La Academia queda ubicada en el municipio de San Luis Talpa, a unos diez minutos en bus desde la casa de nosotros. Ahí estaba mi papá pasando la lluvia que empezó a caer como desde las 4:00 de la tarde. Él vestía, como siempre, sus botas de desierto color beige, un jeans tipo comando y una chamarra negra. Andaba en su motocicleta viejita porque le gustaban mucho las motocicletas.
Él se había desempeñado en unidades de la policía bastante delicadas como la UTO y el GOPES, unidades altamente efectivas que golpeaban a cada rato a las estructuras criminales de la zona. Por eso quizá los pandilleros lo pusieron en la mirilla.

Con la capacidad que él tenía, con esa habilidad en el manejo de las armas, bien podía haber hecho una estrategia y haberlos eliminado a todos; sin embargo mi papá siempre consideró el lado humano de los pandilleros, pero ellos la de mi papá no.
Mi papá era un hombre y un policía tan humano que siempre trató de no ser reactivo sino pasivo, siempre buscaba la conciliación con ellos, con los pandilleros, porque ahí mismo vivían, porque eran bichos que él conocía desde chiquitos y, pues sí, no le iba a gustar que los mataran aunque se lo merecieran.

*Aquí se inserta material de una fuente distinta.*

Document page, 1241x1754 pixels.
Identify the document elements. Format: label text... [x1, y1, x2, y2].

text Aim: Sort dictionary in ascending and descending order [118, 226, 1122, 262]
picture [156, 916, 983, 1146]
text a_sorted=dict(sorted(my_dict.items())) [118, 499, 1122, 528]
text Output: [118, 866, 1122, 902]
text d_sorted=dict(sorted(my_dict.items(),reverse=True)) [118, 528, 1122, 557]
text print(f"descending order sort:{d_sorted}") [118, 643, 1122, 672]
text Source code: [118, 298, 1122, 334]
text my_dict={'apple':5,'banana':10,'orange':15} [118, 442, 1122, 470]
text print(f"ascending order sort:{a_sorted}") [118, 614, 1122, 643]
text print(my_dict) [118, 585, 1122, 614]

Diploma que el presidente Sánchez Cerén entregó a familiares de policías asesinados, en las manos de una hija huérfana. Foto: D1. Nelson Dueñas.

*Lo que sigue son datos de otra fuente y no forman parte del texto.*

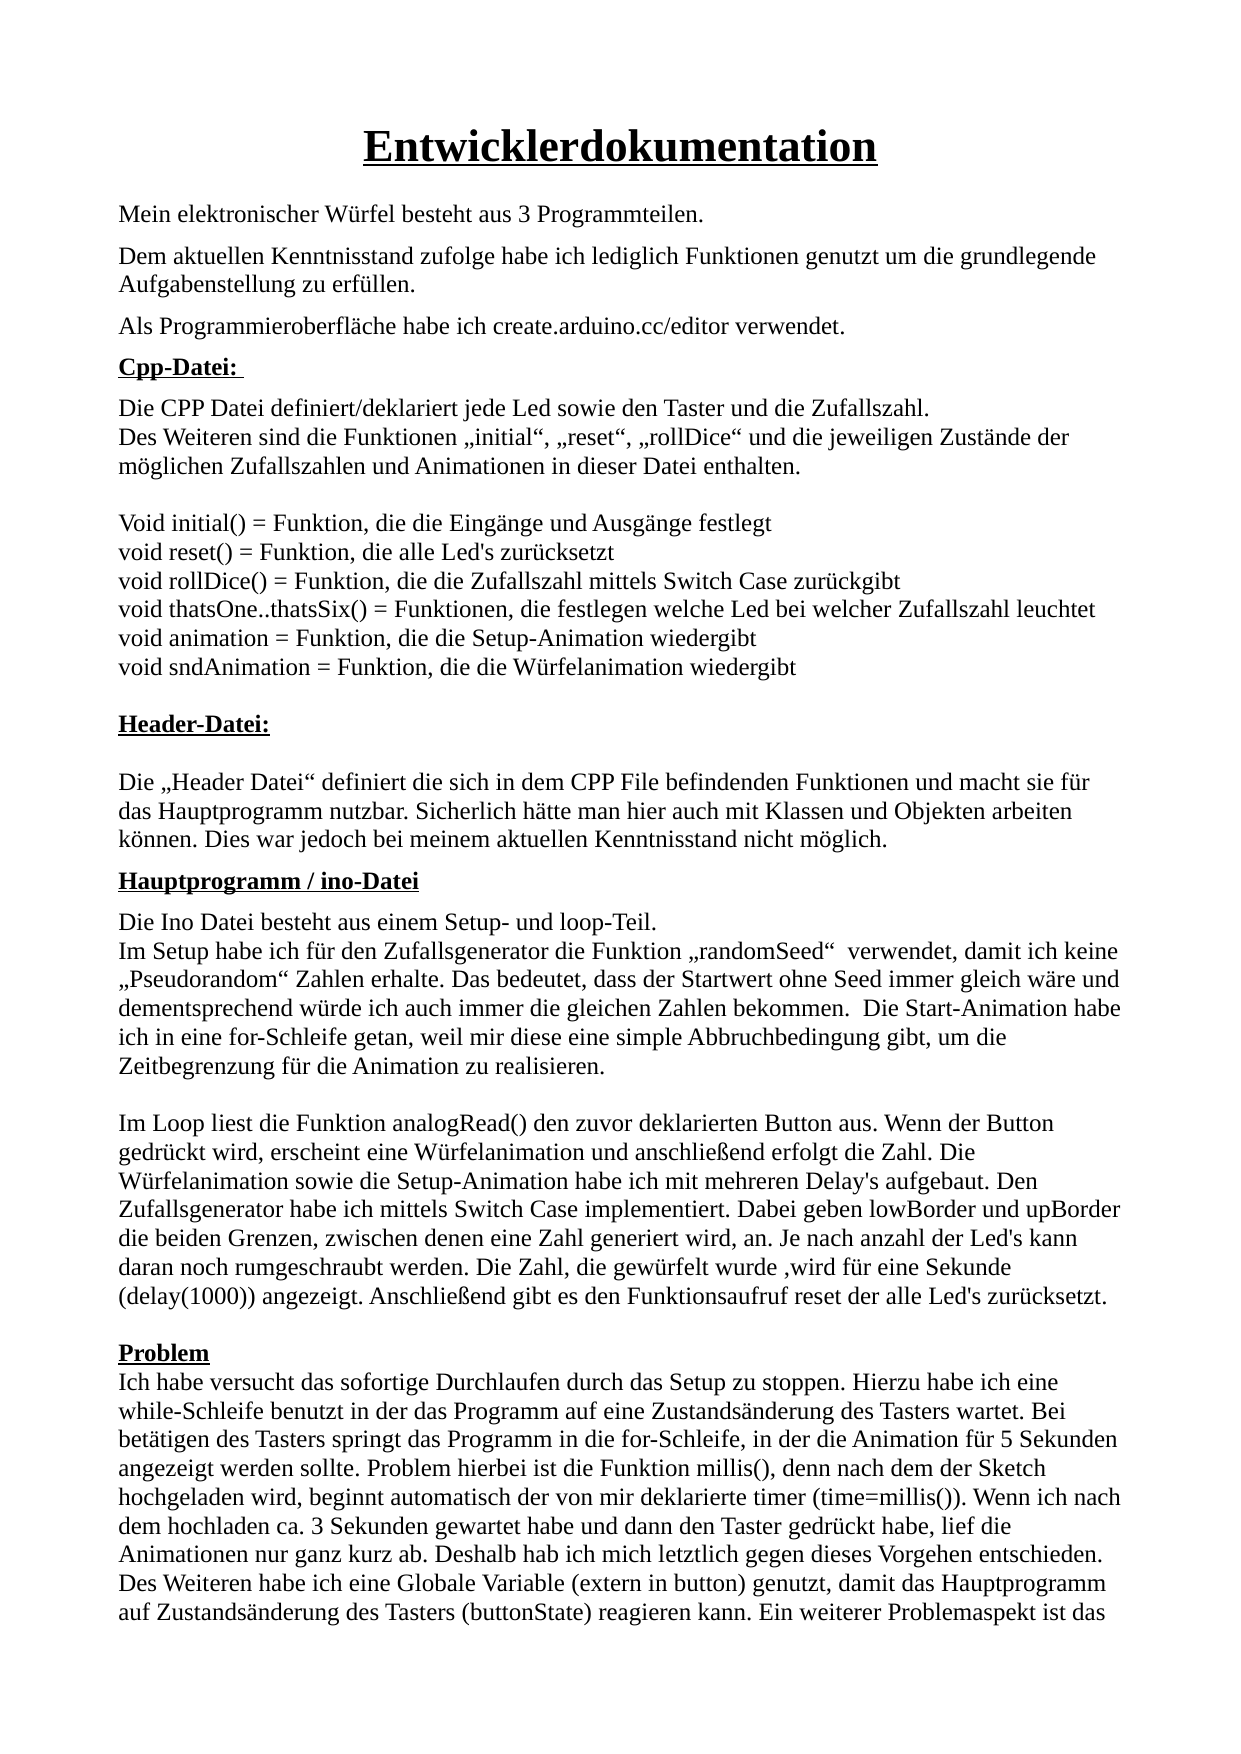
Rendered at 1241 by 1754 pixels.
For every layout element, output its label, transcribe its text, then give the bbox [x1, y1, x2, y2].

Diploma que el presidente Sánchez Cerén entregó a familiares de policías asesinados, en las manos de una hija huérfana. Foto: D1. Nelson Dueñas.

Claro que los conocía. Eran delincuentes que andaban haciendo cosas, pero nunca habían hecho nada ahí mismo, siempre andaban molestando en otra zona. Pero se puso bien peligroso y dijeron que iban a eliminar la fuerza de ese caserío, que era mi papá.

Él siempre fue un hombre que llegaba a la casa y se dedicaba a sus cultivos. Porque le gustaba sembrar hortalizas, vegetales, a veces frijoles o maíz. Pues sí, por la zona en que vivimos, ahí se da mucho la agricultura. Después de que llegaba a la casa también le gustaba limpiar o darle mantenimiento a la motocicleta. Era un hombre que le gustaba pasar trabajando todo el tiempo que estaba despierto. Pero eso no lo hacía dejar de ser afectivo. A todos nos quería.

Esa tarde yo salí corriendo de la casa junto a mis hermanas y mi mami. La primera que lo vio fui yo. Estaba tirado boca abajo, embrocado con el bolsón todavía puesto en la espalda y se le veía la ropa mojada de sangre. Estábamos lejos porque ya habían acordonado la zona con cinta amarilla.

Somos seis hijas las que quedamos huérfanas esa tarde. La menor tenía 10 años y la mayor 29. Desde entonces ya no vemos la vida igual. Desde entonces nos arrancaron como un pedazo del alma, como si le hicieran a uno una operación y le dejaran un vacío en el pecho.

Este reconocimiento que hoy nos han dado no me va a compensar el dolor. Nunca. Pero al menos esto nos hace recordar con más fuerza que tuvimos un padre que ahora es considerado héroe. Un padre así me va a hacer sentir orgullosa toda la vida. Saber que tuve un padre que lo han homenajeado, a él y su memoria, y porque sirvió a la patria durante 18 años, hasta el último día de su vida.